Even at this point I was still trying to hide what I was going through, so I tried to control my excitement and said with a hint of disapproval, “Why would I want methadone?” Did he know what was going on? Did all of them know?

“Don't tell Grux, but I just kicked dope a week before we left because I didn't want to go through it on the road, and…well, I just thought that you were…uh, never mind,” he said, getting ready to shut the door.

“Hey, Jeremy, wait. You're right, it would probably help with this fucking insomnia. Where is this guy?” I was still unable to admit it.

“He's across the street, but I can go get it.”

“Nah, I'll come with you.” I wanted to see who he was so I could
maybe get a few more pills later on without Jeremy seeing me. We crossed the street, and this regular-looking guy pulled a prescription bottle from his pocket and handed us each a pill.

“Thanks, man. How much do you want for these?” Jeremy was already taking his, but I knew that if I took mine now I would be catatonic by the time we played.

“Don't worry about it,” he said.

“Cool. You sticking around for the show, man?”

“Fuck yeah, I drove up from Chicago to see you. You guys sounded amazing last night, but I couldn't see shit. Too many people.”

“Yeah, it was insane.”

It had seemed as though there were five hundred people packed into this little Greek bar in Chicago, which was a startling turn of events for us. It was too bad I missed most of it, but I had spent the majority of the night down the street lying on a pile of secondhand clothes in a thrift store owned by a guy in one of the bands we were playing with called the Beast People.
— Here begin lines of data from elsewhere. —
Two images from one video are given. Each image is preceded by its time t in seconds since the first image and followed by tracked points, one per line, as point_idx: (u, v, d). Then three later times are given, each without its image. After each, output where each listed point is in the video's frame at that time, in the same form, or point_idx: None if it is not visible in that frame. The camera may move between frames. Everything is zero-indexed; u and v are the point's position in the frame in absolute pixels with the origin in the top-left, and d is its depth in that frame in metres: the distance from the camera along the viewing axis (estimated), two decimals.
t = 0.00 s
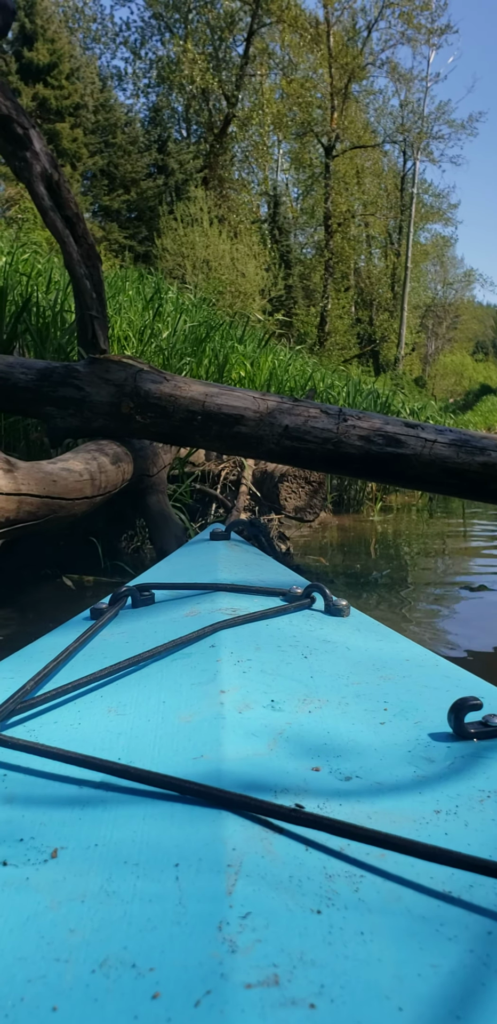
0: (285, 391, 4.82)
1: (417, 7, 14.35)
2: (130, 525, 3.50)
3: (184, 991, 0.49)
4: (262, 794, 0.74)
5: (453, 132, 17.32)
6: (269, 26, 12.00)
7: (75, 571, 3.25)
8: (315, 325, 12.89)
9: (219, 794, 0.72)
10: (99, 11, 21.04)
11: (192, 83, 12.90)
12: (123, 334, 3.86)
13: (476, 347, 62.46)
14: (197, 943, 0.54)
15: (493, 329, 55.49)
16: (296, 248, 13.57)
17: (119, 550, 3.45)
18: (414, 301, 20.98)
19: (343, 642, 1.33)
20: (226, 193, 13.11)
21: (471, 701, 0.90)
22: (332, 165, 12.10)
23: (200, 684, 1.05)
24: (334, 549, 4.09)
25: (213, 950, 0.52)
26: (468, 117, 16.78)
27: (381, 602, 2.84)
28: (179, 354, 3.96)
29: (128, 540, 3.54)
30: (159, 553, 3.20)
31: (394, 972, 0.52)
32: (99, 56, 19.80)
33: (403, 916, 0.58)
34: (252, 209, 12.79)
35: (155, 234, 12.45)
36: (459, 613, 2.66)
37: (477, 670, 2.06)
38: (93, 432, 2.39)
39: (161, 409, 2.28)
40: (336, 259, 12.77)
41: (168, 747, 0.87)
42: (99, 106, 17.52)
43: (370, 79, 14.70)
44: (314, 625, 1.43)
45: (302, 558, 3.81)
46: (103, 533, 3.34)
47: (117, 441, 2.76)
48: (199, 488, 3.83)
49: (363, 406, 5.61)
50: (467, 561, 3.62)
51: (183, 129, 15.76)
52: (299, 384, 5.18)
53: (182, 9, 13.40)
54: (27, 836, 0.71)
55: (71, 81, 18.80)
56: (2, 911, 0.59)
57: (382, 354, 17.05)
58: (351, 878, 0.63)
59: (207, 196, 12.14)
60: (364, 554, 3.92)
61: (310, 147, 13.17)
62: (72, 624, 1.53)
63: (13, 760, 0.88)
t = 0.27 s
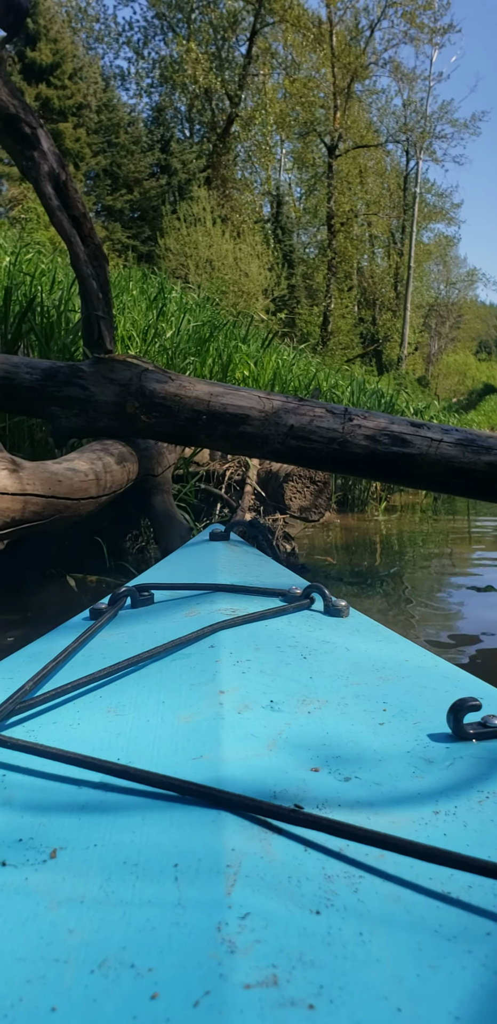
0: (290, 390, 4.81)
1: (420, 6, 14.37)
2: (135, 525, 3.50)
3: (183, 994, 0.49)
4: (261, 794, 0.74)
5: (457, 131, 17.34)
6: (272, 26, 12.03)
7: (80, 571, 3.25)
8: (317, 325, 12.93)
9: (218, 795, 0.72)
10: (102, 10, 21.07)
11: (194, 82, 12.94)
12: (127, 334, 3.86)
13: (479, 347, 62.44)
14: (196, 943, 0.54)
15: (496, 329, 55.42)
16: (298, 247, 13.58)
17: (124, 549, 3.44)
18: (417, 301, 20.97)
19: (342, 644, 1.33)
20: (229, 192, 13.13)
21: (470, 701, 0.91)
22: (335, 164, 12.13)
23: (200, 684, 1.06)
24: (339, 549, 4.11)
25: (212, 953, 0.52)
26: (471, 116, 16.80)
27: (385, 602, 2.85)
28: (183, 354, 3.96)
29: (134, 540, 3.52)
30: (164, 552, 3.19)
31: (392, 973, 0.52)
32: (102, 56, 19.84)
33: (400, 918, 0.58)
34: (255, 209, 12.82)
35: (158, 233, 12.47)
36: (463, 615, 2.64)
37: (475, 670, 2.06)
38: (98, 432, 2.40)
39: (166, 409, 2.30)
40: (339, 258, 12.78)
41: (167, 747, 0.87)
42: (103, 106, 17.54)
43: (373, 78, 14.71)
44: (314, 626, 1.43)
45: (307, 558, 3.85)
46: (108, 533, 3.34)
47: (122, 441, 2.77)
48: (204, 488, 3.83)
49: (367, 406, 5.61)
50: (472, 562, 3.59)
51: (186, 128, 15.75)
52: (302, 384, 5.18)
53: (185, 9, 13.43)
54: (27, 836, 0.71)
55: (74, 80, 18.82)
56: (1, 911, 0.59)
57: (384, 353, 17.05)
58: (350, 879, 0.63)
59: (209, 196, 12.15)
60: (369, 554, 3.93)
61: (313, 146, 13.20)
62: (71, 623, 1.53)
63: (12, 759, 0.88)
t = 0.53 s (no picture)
0: (294, 390, 4.83)
1: (423, 7, 14.43)
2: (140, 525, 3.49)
3: (182, 993, 0.49)
4: (259, 793, 0.74)
5: (459, 131, 17.39)
6: (275, 27, 12.07)
7: (86, 572, 3.26)
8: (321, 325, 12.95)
9: (218, 795, 0.72)
10: (105, 10, 21.14)
11: (198, 83, 13.00)
12: (131, 335, 3.88)
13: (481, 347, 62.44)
14: (195, 943, 0.53)
15: None
16: (301, 248, 13.61)
17: (129, 551, 3.45)
18: (420, 301, 21.00)
19: (342, 642, 1.33)
20: (232, 192, 13.17)
21: (469, 700, 0.90)
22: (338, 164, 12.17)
23: (200, 684, 1.05)
24: (343, 549, 4.14)
25: (211, 952, 0.52)
26: (474, 116, 16.85)
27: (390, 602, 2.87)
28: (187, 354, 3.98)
29: (137, 541, 3.52)
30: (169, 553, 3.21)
31: (392, 973, 0.52)
32: (105, 57, 19.90)
33: (400, 916, 0.58)
34: (258, 209, 12.86)
35: (162, 233, 12.51)
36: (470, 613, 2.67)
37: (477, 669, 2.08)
38: (103, 432, 2.49)
39: (171, 409, 2.38)
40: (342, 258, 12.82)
41: (166, 747, 0.87)
42: (105, 107, 17.60)
43: (376, 79, 14.77)
44: (313, 624, 1.43)
45: (313, 558, 3.87)
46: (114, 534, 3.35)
47: (128, 442, 2.77)
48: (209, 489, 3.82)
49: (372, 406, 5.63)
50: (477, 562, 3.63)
51: (188, 129, 15.80)
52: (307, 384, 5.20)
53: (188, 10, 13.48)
54: (26, 835, 0.71)
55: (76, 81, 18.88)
56: None
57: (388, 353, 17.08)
58: (350, 878, 0.63)
59: (213, 196, 12.19)
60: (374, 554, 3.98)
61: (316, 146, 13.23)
62: (71, 622, 1.53)
63: (12, 759, 0.88)
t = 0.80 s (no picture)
0: (297, 391, 4.83)
1: (427, 7, 14.40)
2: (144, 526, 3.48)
3: (182, 992, 0.49)
4: (257, 791, 0.74)
5: (463, 131, 17.38)
6: (279, 26, 12.05)
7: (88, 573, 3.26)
8: (324, 325, 12.84)
9: (217, 795, 0.72)
10: (109, 11, 21.19)
11: (201, 83, 12.99)
12: (135, 336, 3.89)
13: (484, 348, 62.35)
14: (195, 942, 0.53)
15: None
16: (305, 248, 13.59)
17: (133, 551, 3.45)
18: (424, 301, 20.97)
19: (342, 641, 1.33)
20: (235, 193, 13.16)
21: (468, 700, 0.90)
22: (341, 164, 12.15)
23: (199, 682, 1.05)
24: (347, 549, 4.18)
25: (210, 950, 0.52)
26: (478, 117, 16.83)
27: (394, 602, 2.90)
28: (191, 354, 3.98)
29: (142, 541, 3.52)
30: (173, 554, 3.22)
31: (390, 973, 0.52)
32: (109, 58, 19.92)
33: (400, 915, 0.58)
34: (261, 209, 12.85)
35: (165, 234, 12.50)
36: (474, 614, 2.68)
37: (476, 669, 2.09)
38: (107, 433, 2.49)
39: (176, 409, 2.38)
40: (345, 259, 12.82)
41: (164, 746, 0.87)
42: (108, 107, 17.60)
43: (380, 79, 14.75)
44: (311, 624, 1.43)
45: (317, 559, 3.90)
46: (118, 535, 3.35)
47: (133, 443, 2.78)
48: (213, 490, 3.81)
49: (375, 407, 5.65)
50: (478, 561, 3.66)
51: (192, 129, 15.79)
52: (310, 384, 5.20)
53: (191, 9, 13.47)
54: (25, 835, 0.70)
55: (80, 81, 18.91)
56: None
57: (391, 353, 17.06)
58: (348, 877, 0.63)
59: (216, 196, 12.19)
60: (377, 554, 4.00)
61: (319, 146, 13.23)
62: (70, 620, 1.53)
63: (10, 759, 0.87)
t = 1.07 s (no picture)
0: (301, 390, 4.83)
1: (430, 6, 14.38)
2: (148, 526, 3.49)
3: (184, 991, 0.49)
4: (260, 793, 0.74)
5: (466, 131, 17.37)
6: (282, 26, 12.02)
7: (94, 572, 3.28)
8: (328, 325, 12.78)
9: (219, 795, 0.72)
10: (113, 11, 21.27)
11: (204, 83, 12.99)
12: (139, 335, 3.91)
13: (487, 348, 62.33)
14: (198, 941, 0.54)
15: None
16: (308, 248, 13.58)
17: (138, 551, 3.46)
18: (427, 301, 20.98)
19: (343, 642, 1.33)
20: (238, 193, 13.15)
21: (468, 700, 0.90)
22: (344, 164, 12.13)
23: (200, 683, 1.05)
24: (352, 549, 4.19)
25: (211, 951, 0.52)
26: (481, 116, 16.82)
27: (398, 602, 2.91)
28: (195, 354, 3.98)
29: (147, 541, 3.51)
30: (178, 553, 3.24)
31: (392, 972, 0.52)
32: (113, 58, 19.95)
33: (401, 916, 0.58)
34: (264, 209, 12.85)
35: (168, 234, 12.51)
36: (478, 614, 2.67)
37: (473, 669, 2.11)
38: (113, 433, 2.53)
39: (181, 410, 2.40)
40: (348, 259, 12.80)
41: (166, 746, 0.87)
42: (111, 107, 17.62)
43: (383, 79, 14.74)
44: (313, 625, 1.43)
45: (322, 559, 3.90)
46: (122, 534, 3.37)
47: (137, 442, 2.84)
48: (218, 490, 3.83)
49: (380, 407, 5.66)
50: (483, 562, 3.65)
51: (195, 129, 15.80)
52: (314, 384, 5.20)
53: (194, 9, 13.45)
54: (27, 835, 0.70)
55: (84, 81, 18.98)
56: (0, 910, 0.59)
57: (394, 353, 17.05)
58: (350, 877, 0.63)
59: (219, 196, 12.21)
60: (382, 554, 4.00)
61: (322, 145, 13.23)
62: (71, 621, 1.53)
63: (12, 758, 0.87)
“What is this place?” I asked the methadone guy, looking up at what must have been a fifteen-bedroom brownstone mansion. “You been here before?”

“Yeah. It's some kind of anarchist collective. They got a 1 percent interest loan from the Catholic nuns and bought the place,” he explained.

“Wow. There's so much wrong with that I don't know where to begin. First of all, isn't an anarchist collective a contradiction of terms? And second of all, since when do Catholics buy mansions for anarchists?”

“Detroit is fucking weird, man. That place there,” he said, pointing to the mansion next door, “is owned by the communists. Same thing. Nuns bought it for them.”

“Really? You think they'd buy me a mansion if I told them it was for satanists?” Just knowing I was finally going to get some sleep tonight had put me in a better mood.

“I'm pretty sure they already bought one for the satanists. I think it's one of those across the street.” We were both looking up and down the block for any sign of satanism, but there was nothing obvious.

“Shit. What about a house for atheists?”

“Maybe, but then you'd have to live in Detroit. And believe me, you don't want to live here without believing in something.”

We went inside to see the Beast People rolling around naked on the floor, covered in black and brown greasepaint and wearing unidentifiable
animal masks. I think they were an a cappella act, but the sounds they were producing were totally inhuman. I was glad I hadn't seen them before I drank the NyQuil.

Next up was a more straight-ahead band, but not too far into their performance, someone in a blue whale suit ran in screaming and started attacking the audience before chasing the band offstage. I almost lost the guy with the methadone in the confusion, but I found him right before we went on and convinced him to give me a couple more pills. He still refused to take any money for them. Once again, I found myself having to sleep on a hardwood floor, but after being awake for five days I could have slept on a pile of nails.